• [TEXT EXCERPT]:
Get ready for AWP 2018!

From 2/12 until the start of the AWP Annual Conference in Tampa, The Southern Review will be celebrating all our recent contributors (2016–current issue) who can also be found on AWP’s program lineup! Throughout the next four weeks issues featuring AWP panelists will only be $10. Be sure to follow us on Facebook and Twitter to get panel recommendations and take advantage of the back issue promotion. We’ll feature different authors and panels almost every day! Or, bookmark this page and view all of the contributors and their panels here.

And don’t forget to come say hello at the conference! The Southern Review will be at the book fair, in booths 505/507. Coeditor Emily Nemens will also be speaking on Friday morning, March 9, 9:00 a.m. to 10:15 a.m., on the panel “Born on the Bayou: Five Fiction Writers with Southern Ties”; and publisher MaryKatherine Callaway will be a part of the panel “Voice in the American Southeast: A David Kirby Tribute” on Thursday, March 8, 2018, 4:30 p.m. to 5:45 p.m.


From our winter 2016 issue

John Peckham, author of five collections of poetry, a memoir, and a new collection of essays, Body Memory, will be presenting at the panel, “About Grief, Trauma, Loss: The Facing, the Writing, and the Healing,” on Saturday, March 10, 2018, 1:30 p.m. to 2:45 p.m.

Lydia Conklin, who has received two Pushcart Prizes (including one awarded to the story in the winter 2016 issue), work-study scholarships from Bread Loaf, and fellowships from Emory, MacDowell, Yaddo, Hedgebrook, and Djerass, will be on the panel, “From Words to Images: Making Comics (for Writers),” on Friday, March 9, 2018, 3:00 p.m. to 4:15 p.m.


From our spring 2016 issue

Denise Duhamel’s recent book of poetry, Blowout, was a finalist for a National Book Critics Circle award. She is a recipient of fellowships from the Guggenheim Foundation and the National Endowment for the Arts. She will be moderating the panel, “Pitt Poetry Series Reading: The Florida Connection,” on Thursday, March 8, 2018, 12:00 p.m. to 1:15 p.m.

Sam Sax, a 2015 National Endowment for the Arts fellow, a finalist for the Ruth Lilly Poetry Fellowship from the Poetry Foundation, and editor in chief of Bat City Review, will be on the panel, “Tikkun Olam: Jewish Poets on Mending the World,” on Thursday, March 8, 2018, 4:30 p.m. to 5:45 p.m.

• [COLLECTED DATA]:
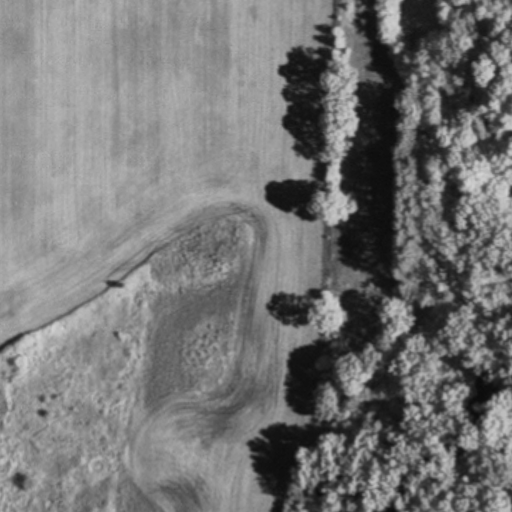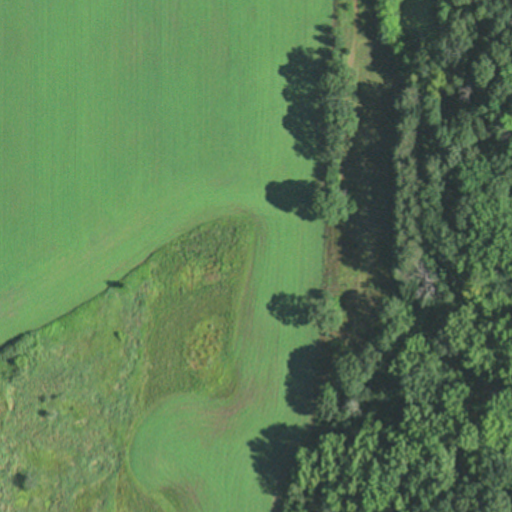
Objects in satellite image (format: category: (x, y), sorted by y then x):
crop: (161, 253)
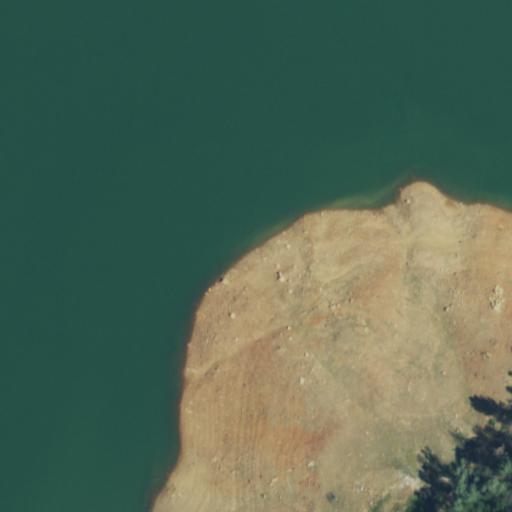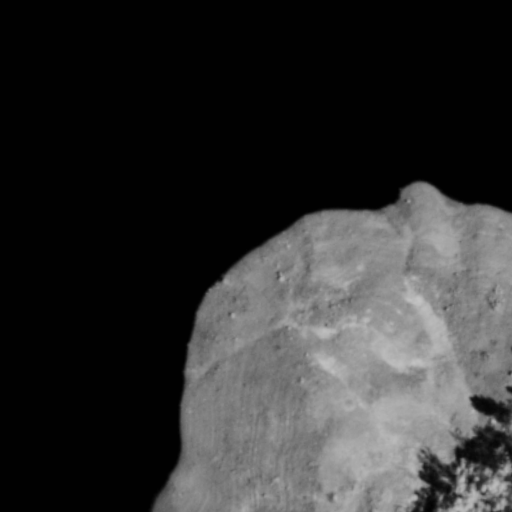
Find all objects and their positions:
river: (119, 86)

• [EXERCISE BRIEF]: Carry on the Southern Review announcement about AWP 2018 from its last sentence.

• [ANSWER TO THIS TASK]:
David James Poissant is the author of The Heaven of Animals, winner of the GLCA New Writers Award, and a finalist for the L.A. Times Book Prize and the PEN/Bingham Prize. His work has appeared in The Atlantic and The New York Times. He will be on the panel, “How Short Story Collections Are Born: Demystifying the Process of Publishing Your Debut Collection,” on Friday, March 9, 2018, 1:30 p.m. to 2:45 p.m. He will also be reading from his work during the “Florida Book Award Winners Reading,” panel on Saturday, March 10, 2018, 1:30 p.m. to 2:45 p.m.

Donna J. Long, an English professor at Fairmont State University in Fairmont, West Virgina, and editor of Kestrel: A Journal of Literature and Art, will be on the panel, “A Tribute to Van Brock, Poet and Founder of Anhinga Press,” on Friday, March 9, 2018, 10:30 a.m. to 11:45 a.m.

Ange Mlinko, recipient of the Randall Jarrell Award from the Poetry Foundation and a Guggenheim Fellowship, is the author of five poetry collections, including her most recent, Distant Mandat.  She will be on the panel, “The Revival of Aphrodite’s Daughter: Rhetoric in Contemporary Poetry,” on Friday, March 9, 2018, 12:00 p.m. to 1:15 p.m.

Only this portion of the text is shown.